Exercise directions. Verbatim repeat, images excluded. Give each entry again as written.

---------- Provided entries ----------

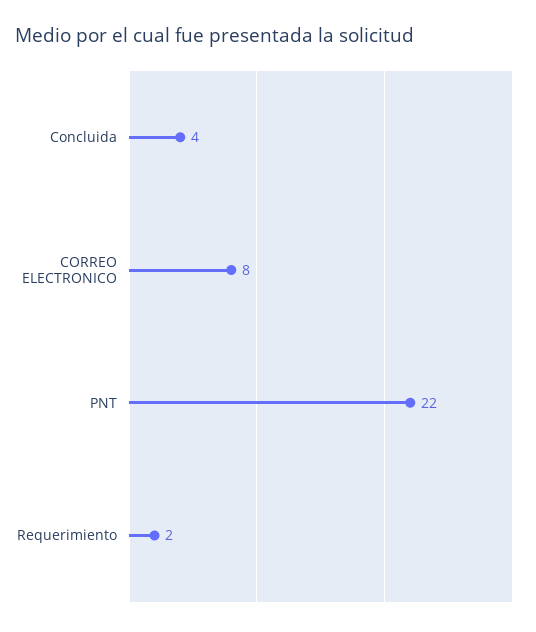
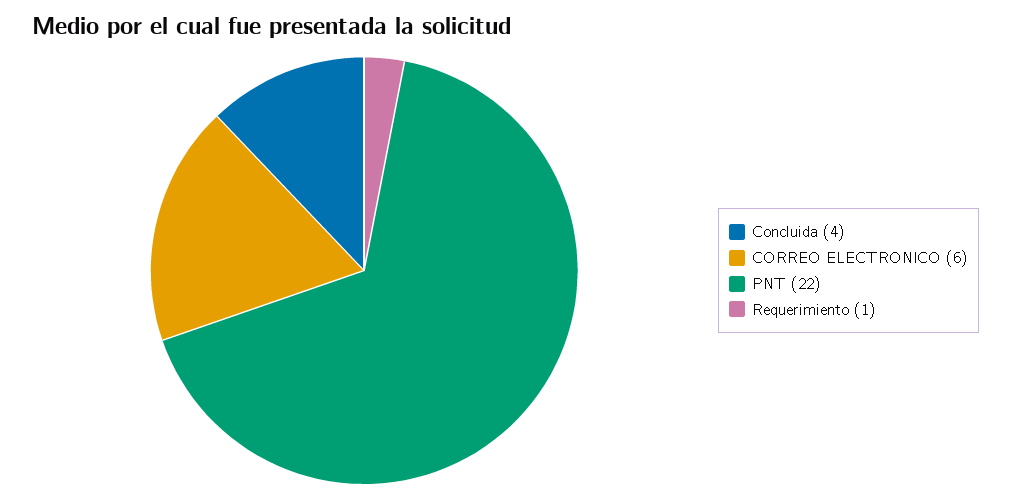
  {
    "Concluida": 4,
-   "CORREO ELECTRONICO": 8,
+   "CORREO ELECTRONICO": 6,
    "PNT": 22,
-   "Requerimiento": 2
+   "Requerimiento": 1
  }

----------

Written solution.
  {
    "Concluida": 4,
-   "CORREO ELECTRONICO": 8,
+   "CORREO ELECTRONICO": 6,
    "PNT": 22,
-   "Requerimiento": 2
+   "Requerimiento": 1
  }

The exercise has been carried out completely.